In his eighth collaboration with Burton, Johnny Depp is dead-on as the slightly inscrutable Barnabas Collins, a good guy who has uncontrollably become an antagonist (to people outside the Collins family, at least) thanks to his vampiric curse. The dynamic is especially interesting because he's a character to root for who nevertheless leaves a string of bodies in his wake. If he's evil, though, it's out of his true self's control. Angelique, on the other hand, is a psychotic menace, a lethal siren who can't accept that Barnabas does not, and never will, love her. Eva Green (2012's "Perfect Sense") plays a fantastic femme fatale, one who cracks and crumbles like a particularly tough porcelain doll in one of the movie's most noteworthy special effects. While Jonny Lee Miller (2005's "Aeon Flux") and newcomer Gully McGrath barely get a chance to register as father and son Roger and David, relegated too often into the title shadows, Michelle Pfeiffer (2011's "New Year's Eve") and Chloë Grace Moretz (2011's "Hugo") dig into mother and daughter Elizabeth and Carolyn with fetching, self-deprecating twinkles in their eyes. As Dr. Julia Hoffman, Helena Bonham Carter's (2010's "The King's Speech") part is very much a supporting one, but she makes the most of her screen time as a woman yearning for her fading youth and drawn to Barnabas. Though she's more or less a shrink who lives with the Collins', there's ironically no actual sign that she's helping any of them. As for the roles of both the doomed Josette and the evasive Victoria, Bella Heathcote (2011's "In Time") is an eye-catching find, ethereal in her beauty but just unconventional enough that one could see her becoming a go-to performer in Burton's future endeavors. She holds the camera even when she's not speaking.

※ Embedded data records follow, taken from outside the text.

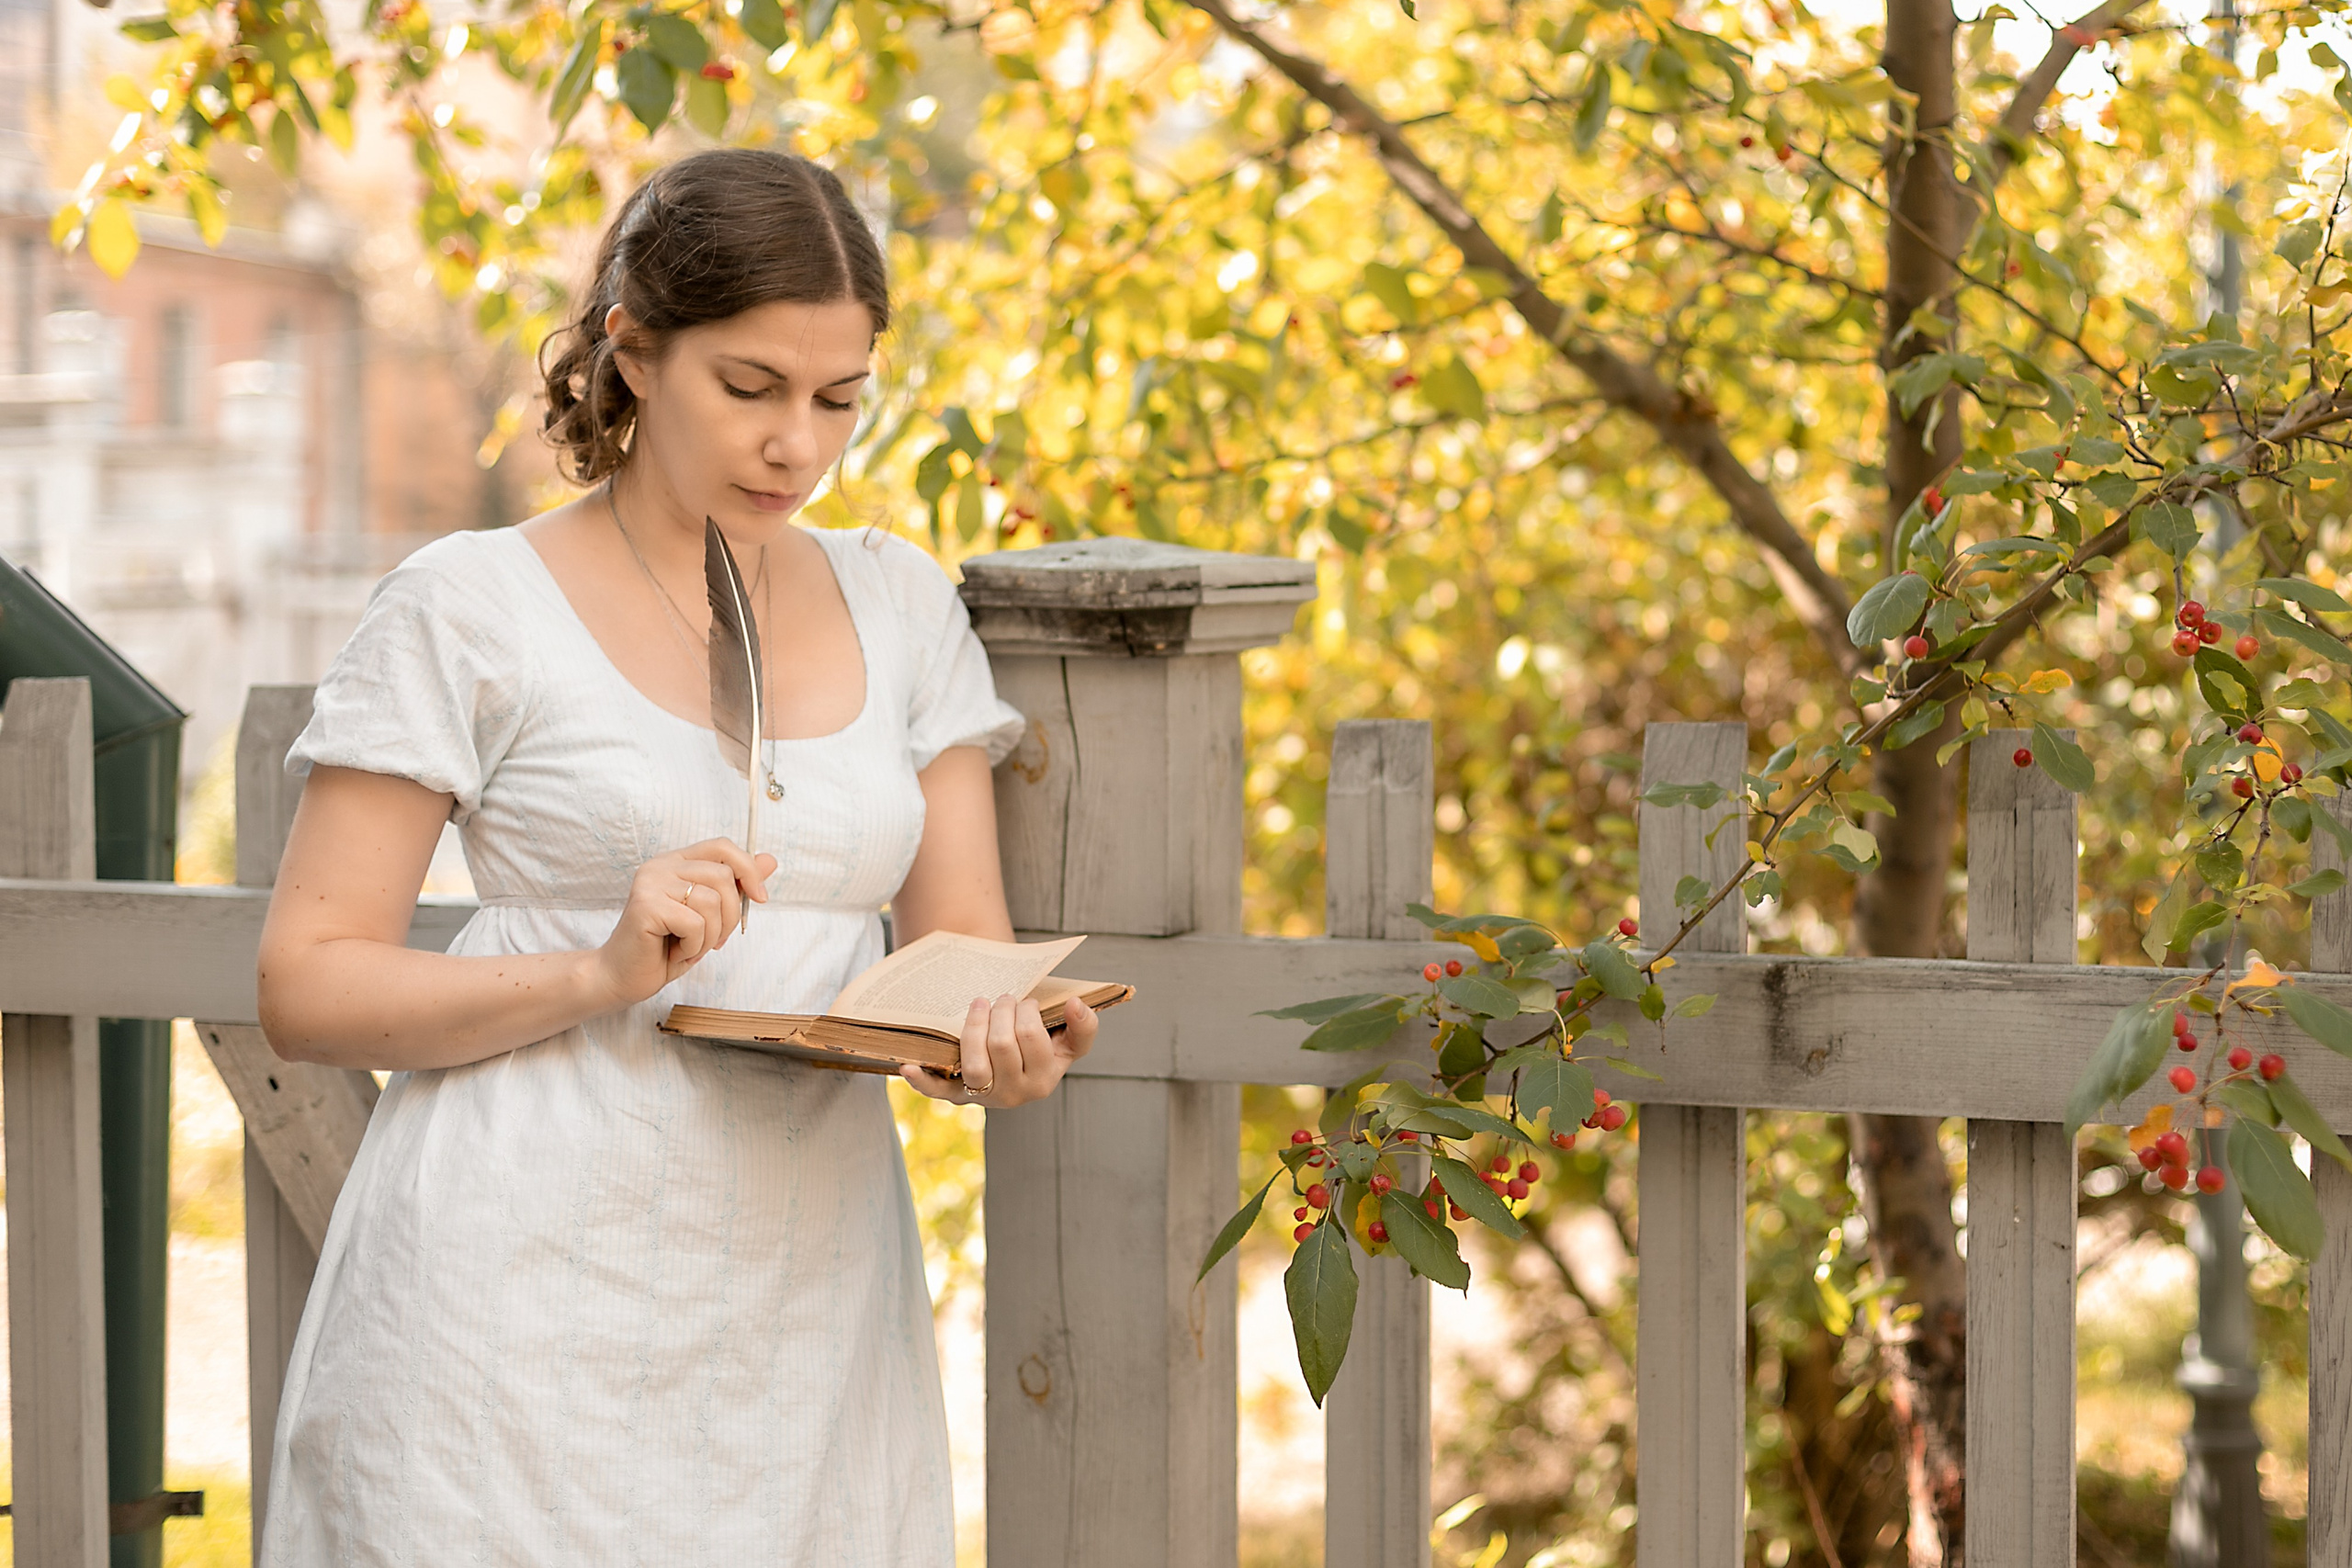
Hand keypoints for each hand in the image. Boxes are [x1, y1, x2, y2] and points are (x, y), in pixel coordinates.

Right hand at [591, 839, 776, 1007]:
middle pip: (723, 876)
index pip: (722, 847)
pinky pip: (695, 924)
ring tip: (689, 947)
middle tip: (713, 940)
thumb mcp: (709, 916)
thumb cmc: (666, 947)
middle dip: (730, 916)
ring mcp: (650, 883)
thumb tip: (770, 860)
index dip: (748, 870)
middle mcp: (661, 866)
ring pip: (712, 902)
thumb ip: (736, 887)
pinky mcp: (646, 906)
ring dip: (710, 936)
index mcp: (676, 863)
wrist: (623, 977)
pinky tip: (675, 952)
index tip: (759, 899)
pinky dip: (694, 947)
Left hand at [900, 992, 1097, 1108]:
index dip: (1025, 1011)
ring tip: (979, 1005)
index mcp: (1044, 1081)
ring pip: (973, 1063)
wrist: (1017, 1064)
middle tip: (1003, 997)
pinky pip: (938, 1091)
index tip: (1026, 1001)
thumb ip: (1084, 1026)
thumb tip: (1076, 1004)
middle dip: (1001, 1010)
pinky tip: (907, 1066)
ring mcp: (984, 1096)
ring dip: (973, 1026)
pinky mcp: (957, 1096)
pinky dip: (921, 1080)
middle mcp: (1014, 1095)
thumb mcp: (1071, 1040)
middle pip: (1001, 1045)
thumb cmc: (1044, 1045)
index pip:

Handsomely photographed by Bruno Delbonnel (2009's "Harry Potter and the Half-Blood Prince") and dripping with meticulous, Oscar-worthy art direction—the sight of the rustic Victorian manor looming on the hill above Collinsport is reminiscent of Edward Scissorhand's own lonesome hideaway—"Dark Shadows" is a phantasmagoric experience with cookie-cutter Hollywoodization kept to a minimum. Because Tim Burton has earned the trust of studios in recent years, he has been left to his own devices here and has come up with a weird horror-fantasy hybrid of the anything-goes variety. Nothing and no one is safe as the climactic showdown kicks into high gear, Angelique finally barking up a tree called Collins that bites back. The wish remains that the viewer had gotten to know all of them a little better in the scheme of things, but there's always the chance for a return engagement if audiences take to this one. If not, that's okay, too. Hodgepodge or not, the nostalgia-laced "Dark Shadows" is as imaginatively eccentric as it is blithely ghoulish. To see it is to view something that feels different right to its core. How often can that be said in today's studio system?